■ INPUT
⁂

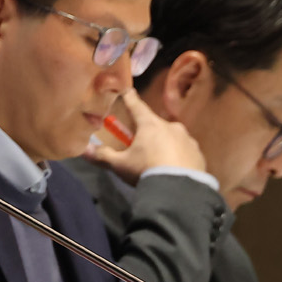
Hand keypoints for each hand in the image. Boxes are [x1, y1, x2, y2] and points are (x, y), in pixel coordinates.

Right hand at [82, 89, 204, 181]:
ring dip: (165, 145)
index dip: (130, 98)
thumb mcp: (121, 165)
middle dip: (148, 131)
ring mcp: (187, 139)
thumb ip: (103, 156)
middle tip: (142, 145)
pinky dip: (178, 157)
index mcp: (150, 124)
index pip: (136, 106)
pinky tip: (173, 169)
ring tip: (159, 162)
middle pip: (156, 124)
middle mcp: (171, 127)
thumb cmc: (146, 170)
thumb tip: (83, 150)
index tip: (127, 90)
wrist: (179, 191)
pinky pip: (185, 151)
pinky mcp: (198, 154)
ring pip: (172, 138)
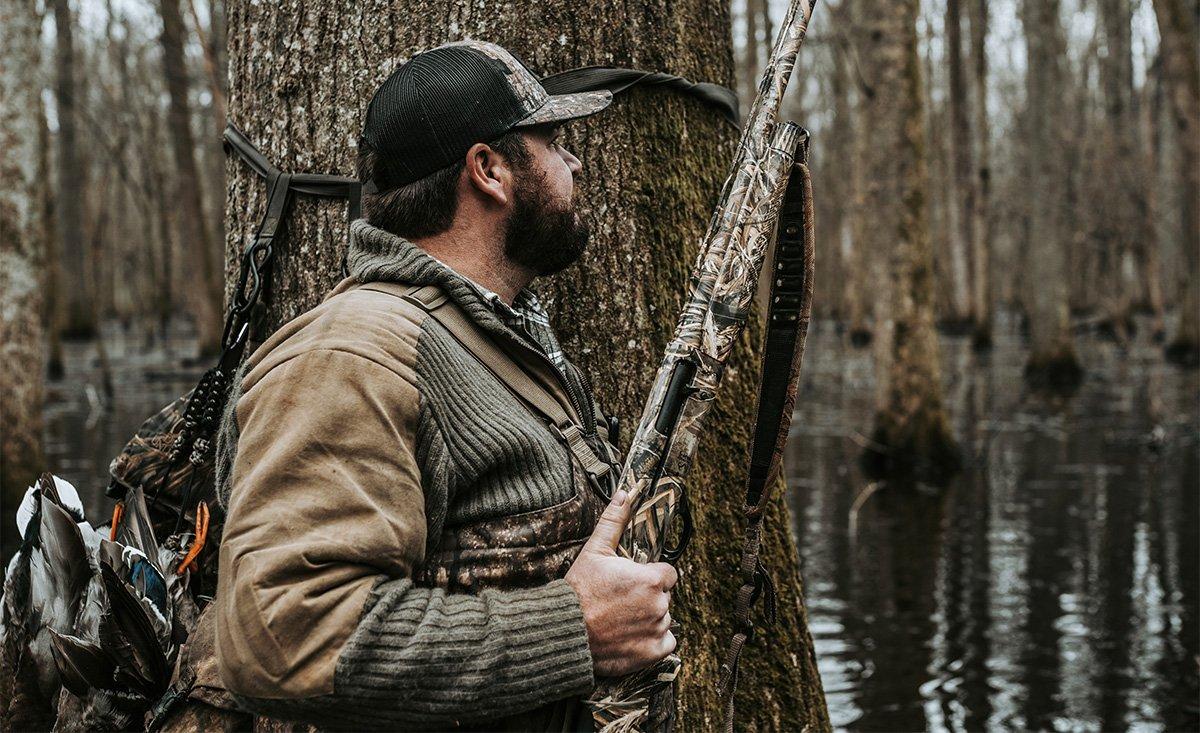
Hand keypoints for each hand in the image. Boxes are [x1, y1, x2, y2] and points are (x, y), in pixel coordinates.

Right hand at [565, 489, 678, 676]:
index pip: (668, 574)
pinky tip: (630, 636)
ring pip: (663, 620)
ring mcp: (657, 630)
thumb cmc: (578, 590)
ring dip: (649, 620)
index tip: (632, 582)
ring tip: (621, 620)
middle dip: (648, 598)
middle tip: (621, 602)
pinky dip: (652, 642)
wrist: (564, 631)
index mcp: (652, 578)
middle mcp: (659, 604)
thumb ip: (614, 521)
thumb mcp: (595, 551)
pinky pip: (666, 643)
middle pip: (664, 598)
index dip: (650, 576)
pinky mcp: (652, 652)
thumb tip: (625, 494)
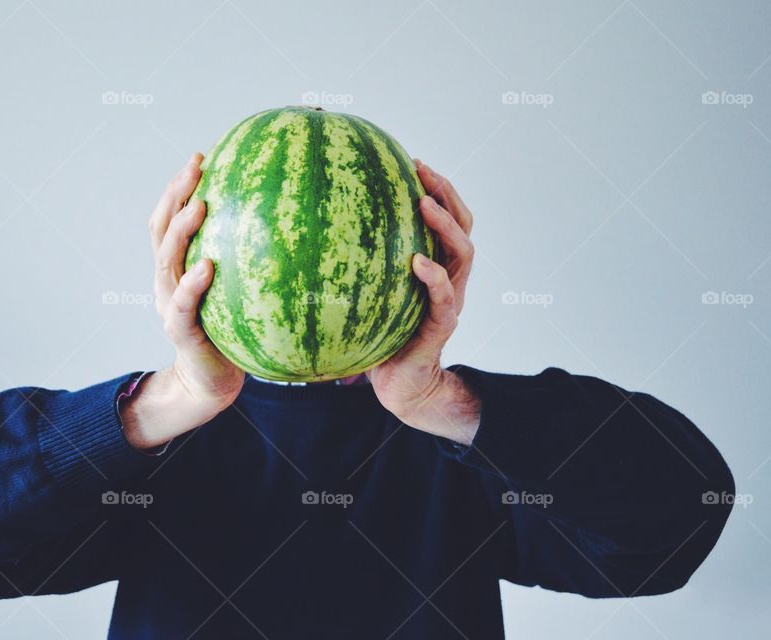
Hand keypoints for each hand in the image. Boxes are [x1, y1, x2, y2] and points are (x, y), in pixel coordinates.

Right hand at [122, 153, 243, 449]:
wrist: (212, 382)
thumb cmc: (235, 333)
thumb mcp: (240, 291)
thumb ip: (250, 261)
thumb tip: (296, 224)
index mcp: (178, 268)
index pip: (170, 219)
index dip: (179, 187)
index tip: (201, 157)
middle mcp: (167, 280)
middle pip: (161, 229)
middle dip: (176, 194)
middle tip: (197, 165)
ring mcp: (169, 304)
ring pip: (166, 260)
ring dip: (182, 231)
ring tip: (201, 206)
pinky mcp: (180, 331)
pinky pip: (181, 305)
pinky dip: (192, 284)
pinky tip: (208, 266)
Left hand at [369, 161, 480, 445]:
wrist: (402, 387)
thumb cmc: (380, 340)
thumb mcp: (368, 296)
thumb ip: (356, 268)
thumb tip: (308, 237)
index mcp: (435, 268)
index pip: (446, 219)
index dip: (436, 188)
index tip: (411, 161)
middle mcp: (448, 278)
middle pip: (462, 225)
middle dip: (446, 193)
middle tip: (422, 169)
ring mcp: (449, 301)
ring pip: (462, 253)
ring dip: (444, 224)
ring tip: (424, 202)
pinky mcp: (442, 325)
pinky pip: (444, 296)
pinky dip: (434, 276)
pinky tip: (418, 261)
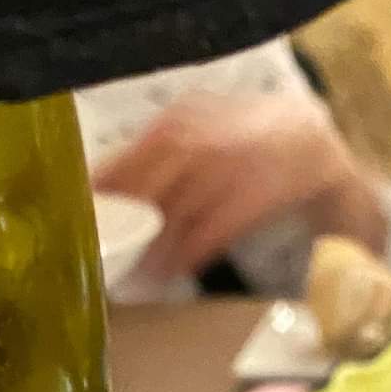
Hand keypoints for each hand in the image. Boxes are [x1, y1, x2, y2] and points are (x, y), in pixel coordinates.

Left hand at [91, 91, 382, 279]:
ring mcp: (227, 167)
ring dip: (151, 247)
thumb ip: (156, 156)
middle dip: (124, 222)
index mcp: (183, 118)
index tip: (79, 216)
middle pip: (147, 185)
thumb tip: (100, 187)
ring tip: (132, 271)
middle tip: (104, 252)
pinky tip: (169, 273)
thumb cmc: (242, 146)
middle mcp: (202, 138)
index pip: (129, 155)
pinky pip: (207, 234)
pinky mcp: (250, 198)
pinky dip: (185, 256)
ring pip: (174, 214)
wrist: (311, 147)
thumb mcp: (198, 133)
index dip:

⁂

■ WORK REQUEST
When you reach the line with "index pip: (170, 219)" in the entries above, start copying, and go on word for word to the last line; skip any picture.

■ EXERCISE SOLUTION
index pip: (170, 219)
index dip: (179, 187)
index tip: (201, 157)
middle mcp: (167, 280)
middle pip: (161, 229)
middle dip: (176, 194)
middle tip: (197, 165)
ring mcp: (169, 304)
ring pip: (166, 260)
ring dip: (182, 231)
ring tip: (201, 206)
pinky mcp: (180, 331)
pinky pip: (181, 305)
pinky dip: (192, 284)
pinky tip: (208, 266)
Left hand at [369, 161, 480, 445]:
wrist: (402, 387)
thumb cmc: (380, 340)
thumb mcp: (368, 296)
thumb ip: (356, 268)
thumb tip: (308, 237)
index mcp: (435, 268)
index pip: (446, 219)
index dip: (436, 188)
index tip: (411, 161)
middle mcp: (448, 278)
middle pip: (462, 225)
middle dip: (446, 193)
middle tip: (422, 169)
ring mcp: (449, 301)
ring pip: (462, 253)
ring dip: (444, 224)
ring tip: (424, 202)
pinky mcp: (442, 325)
pinky pip: (444, 296)
pinky dip: (434, 276)
pinky tip: (418, 261)
Hand keypoints for each hand in the image. Boxes are [x1, y1, x2, y2] and points are (x, y), in pixel coordinates.

Left hand at [91, 91, 382, 279]:
ring mcp: (227, 167)
ring dip: (151, 247)
thumb ip: (156, 156)
middle dip: (124, 222)
index mcp: (183, 118)
index tip: (79, 216)
middle pip: (147, 185)
thumb tip: (100, 187)
ring tip: (132, 271)
middle tip: (104, 252)
pinky tip: (169, 273)
thumb cmc: (242, 146)
middle mcp: (202, 138)
index pip: (129, 155)
pinky pip: (207, 234)
pinky mcp: (250, 198)
pinky dip: (185, 256)
ring pip: (174, 214)
wrist: (311, 147)
thumb mcp: (198, 133)
index dip:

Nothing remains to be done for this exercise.